DATA SHOWN.
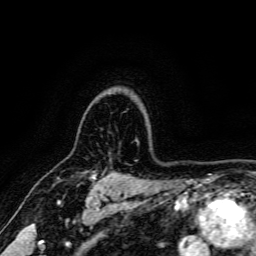
Breast MRI, one axial slice. Position 128 of 166 along the scan axis. Cropped to one breast. Dynamic contrast-enhanced series, time point 2 of 6 at this slice position (early post-contrast). 3 T. TE 4.7 ms, TR 9 ms. 1.2 mm slice thickness. 256 × 256 image matrix. Female patient.
Annotated regions visible in this slice (semi-automatic segmentation, software-assisted and operator-edited):
- enhancing-tissue mask used for the functional tumour volume (all voxels passing the contrast-enhancement thresholds inside the analysis volume; usually the tumour): box from (x=90, y=173) to (x=96, y=177) px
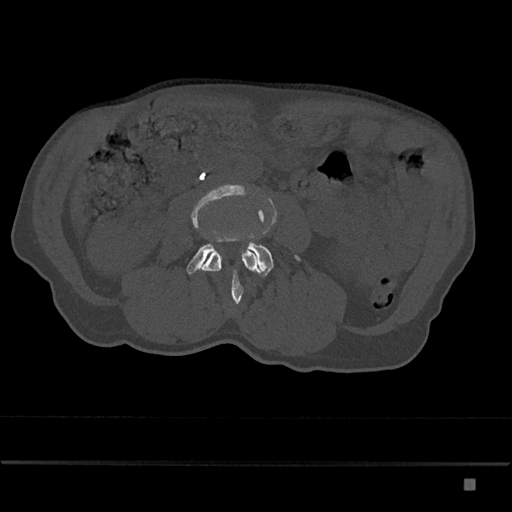
CT including the spine, one axial slice. Bone window (W 1800 / L 400 HU). 0.5 mm slice thickness. 512 × 512 image matrix, field of view 390 × 390 mm. Male patient, age 72 years. Case-level facts recorded for this patient, not image findings: primary cancer: prostate.
Outlined on this slice (semi-automatically segmented with operator editing):
- L3 vertebra: box from (x=191, y=184) to (x=260, y=304) px
- L4 vertebra: (x=186, y=241)–(x=301, y=277)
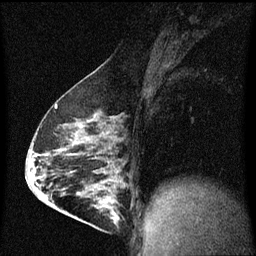
Breast MRI (dynamic contrast-enhanced), one sagittal slice; slice 34 of 60 in the series (ordered by position); dynamic contrast-enhanced series, image 2 of 3 at this slice position (ordered by acquisition); 1.5 T; TE 4.2 ms, TR 8 ms; 2 mm slice thickness; 256 × 256 image matrix. Female patient, age 63 years.
Structures marked on this image (semi-automatically segmented with operator editing):
- analysis volume of interest (the breast-tissue region the enhancement analysis was run in; not a lesion): box from (x=88, y=182) to (x=127, y=229) px
- tumour enhancement mask (voxels above the 70 % enhancement threshold inside the analysis volume of interest): (x=94, y=182)–(x=119, y=223)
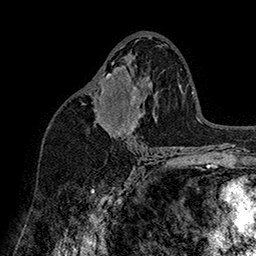
Breast MRI (dynamic contrast-enhanced), one axial slice; position 90 of 160 along the scan axis; cropped to one breast; dynamic contrast-enhanced series, time point 2 of 7 at this slice position (early post-contrast); 1.5 T; TE 2.8 ms, TR 5.4 ms; 1 mm slice thickness; 256 × 256 image matrix, field of view 180 × 180 mm. Female patient.
Annotated regions visible in this slice (semi-automatically segmented with operator editing):
- enhancing-tissue mask used for the functional tumour volume (all voxels passing the contrast-enhancement thresholds inside the analysis volume; usually the tumour): bounding box <97,64,139,135> (left, top, right, bottom; pixels)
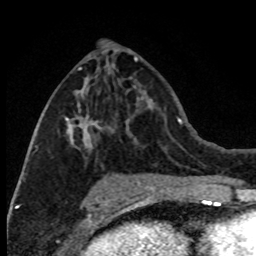
Breast MRI (dynamic contrast-enhanced), one axial slice; position 38 of 80 along the scan axis; cropped to one breast; dynamic contrast-enhanced series, time point 2 of 8 at this slice position (early post-contrast); 1.5 T; TE 4.2 ms, TR 7.1 ms; 256 × 256 image matrix, field of view 150 × 150 mm. Female patient.
Structures marked on this image (semi-automatically segmented with operator editing):
- enhancing-tissue mask used for the functional tumour volume (all voxels passing the contrast-enhancement thresholds inside the analysis volume; usually the tumour): box from (x=32, y=67) to (x=100, y=156) px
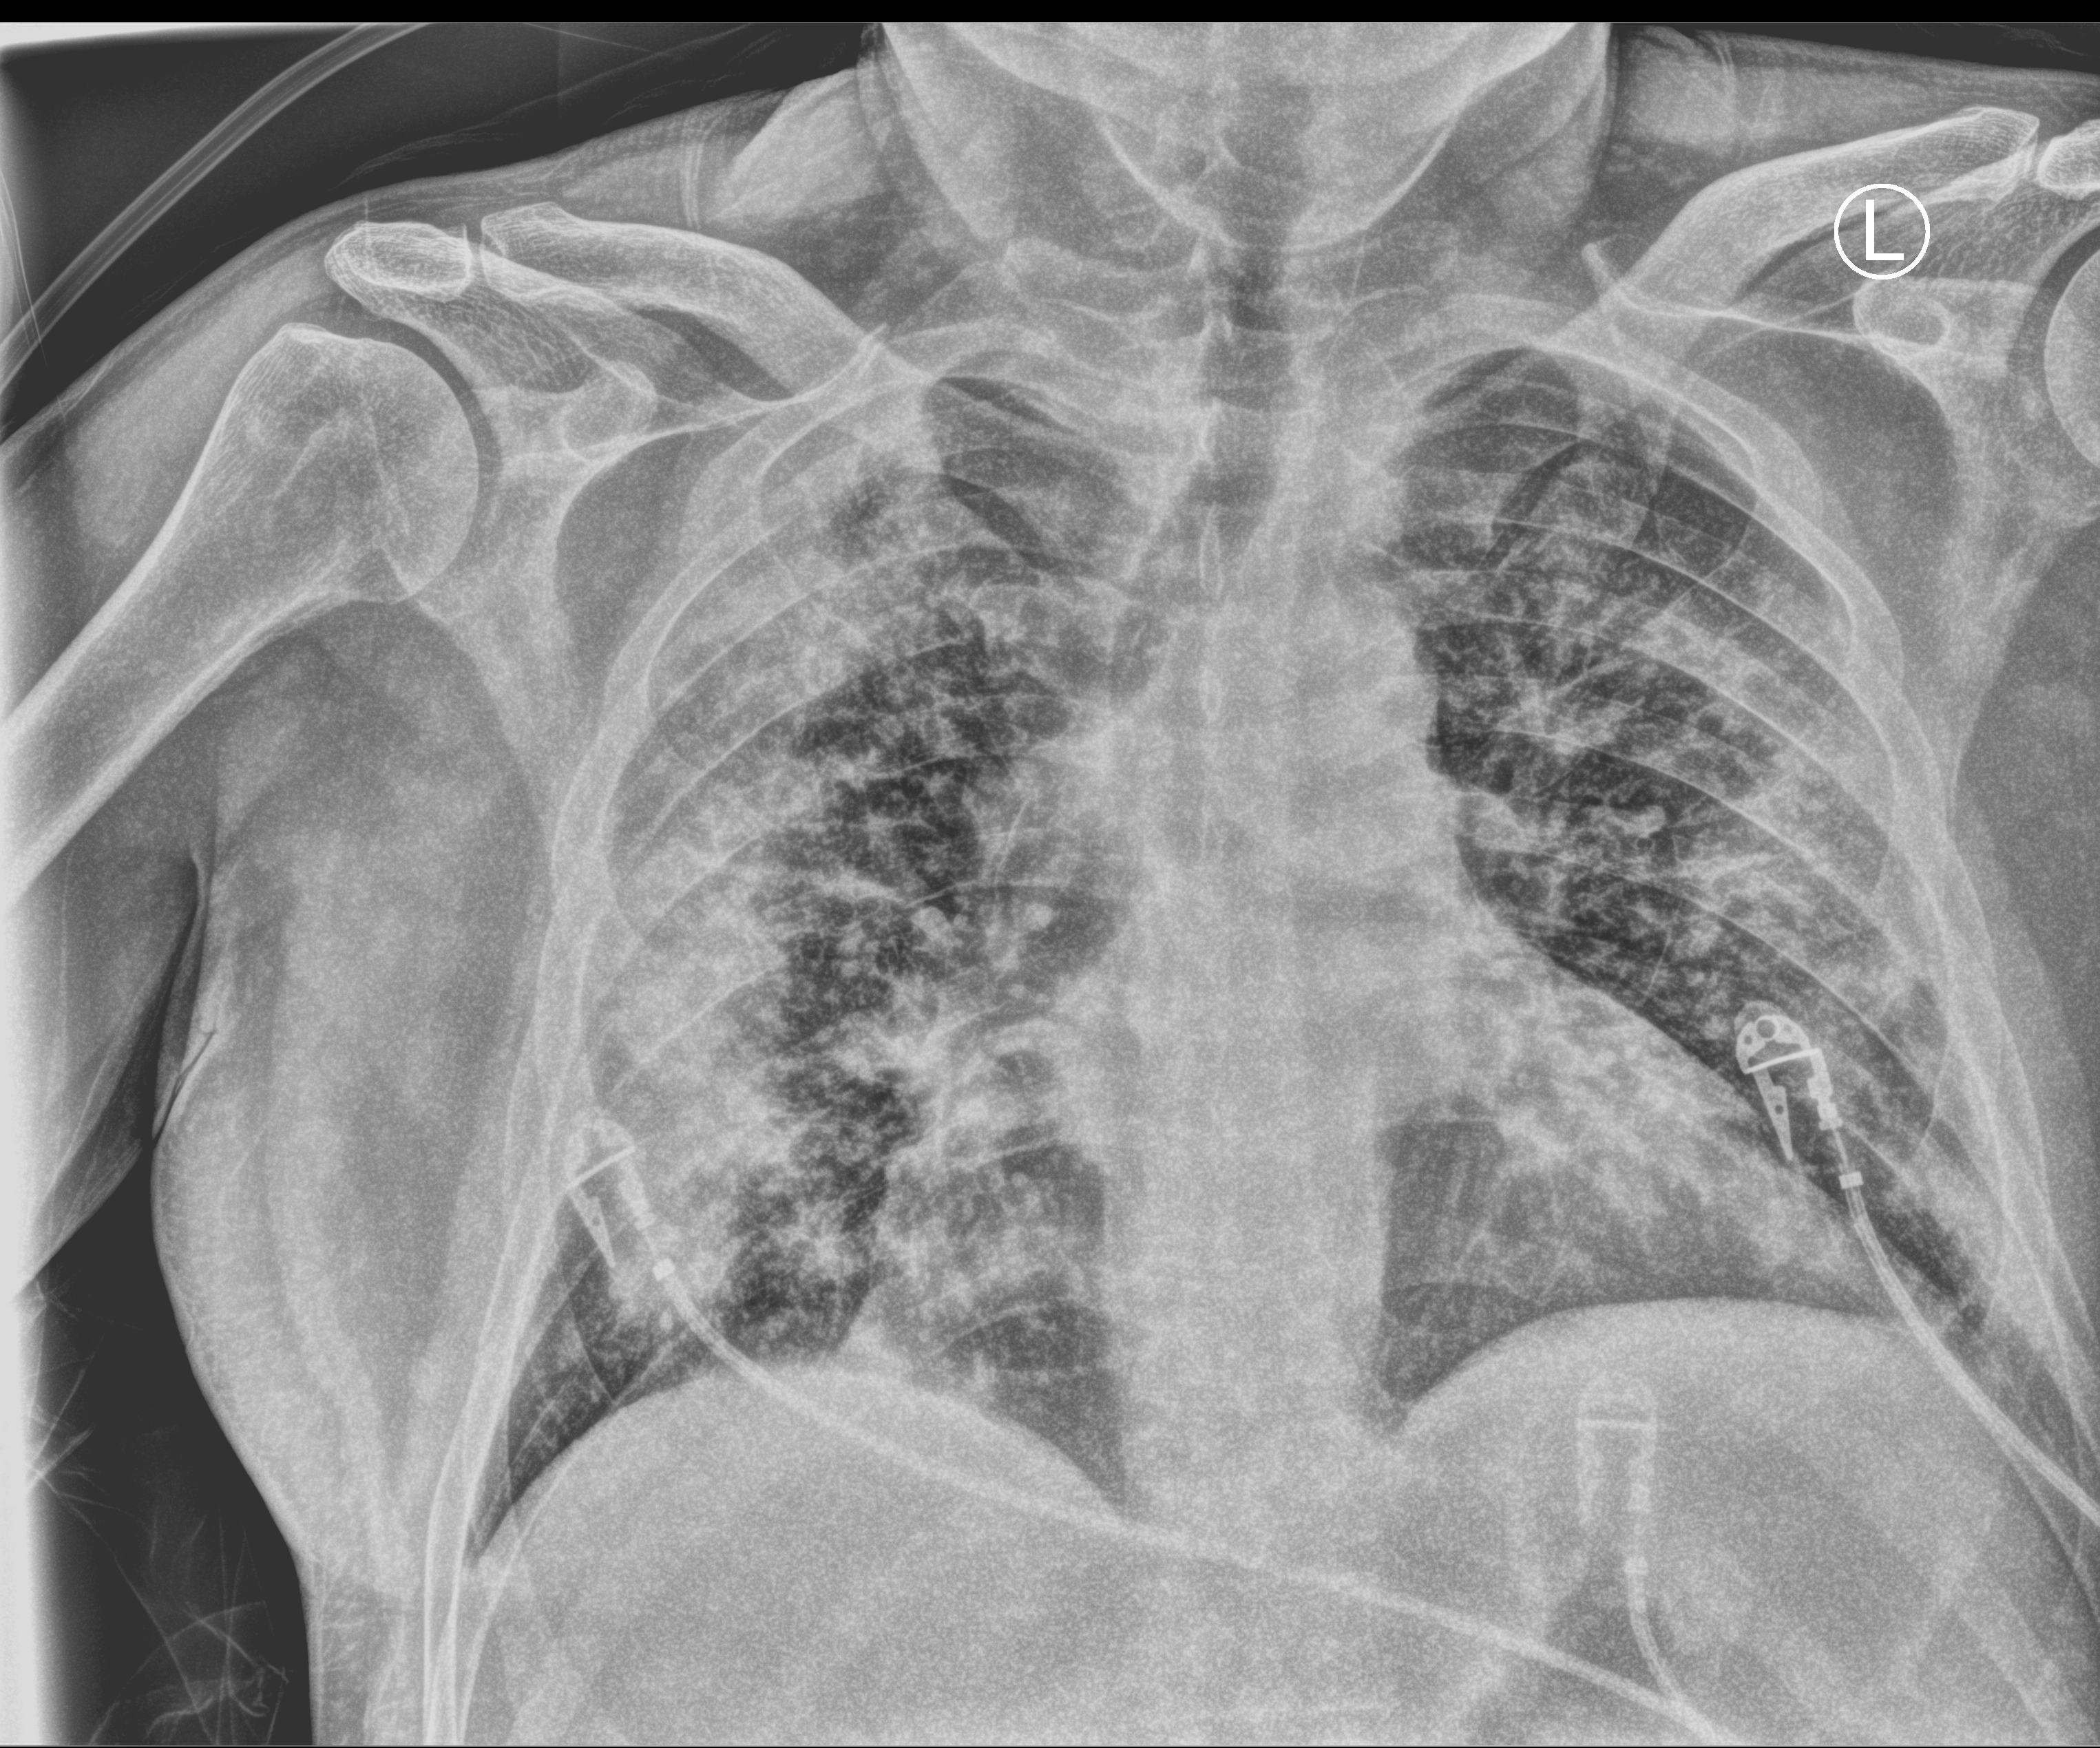
Chest X-ray (portable); anteroposterior (AP) projection. Patient hospitalised with COVID-19; male, aged 60–74 years.
Admission-level facts for this patient (not findings on this image; timing relative to this image not recorded): admitted to intensive care during this hospital stay: no; mechanically ventilated during this hospital stay: no.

WORK TASK. Pictures stay out. Repeat only the lines from the beginning of the data through the line that has "(x=96, y=177) px".

EXERCISE OUTPUT.
Breast MRI, one axial slice. Position 128 of 166 along the scan axis. Cropped to one breast. Dynamic contrast-enhanced series, time point 2 of 6 at this slice position (early post-contrast). 3 T. TE 4.7 ms, TR 9 ms. 1.2 mm slice thickness. 256 × 256 image matrix. Female patient.
Annotated regions visible in this slice (semi-automatic segmentation, software-assisted and operator-edited):
- enhancing-tissue mask used for the functional tumour volume (all voxels passing the contrast-enhancement thresholds inside the analysis volume; usually the tumour): box from (x=90, y=173) to (x=96, y=177) px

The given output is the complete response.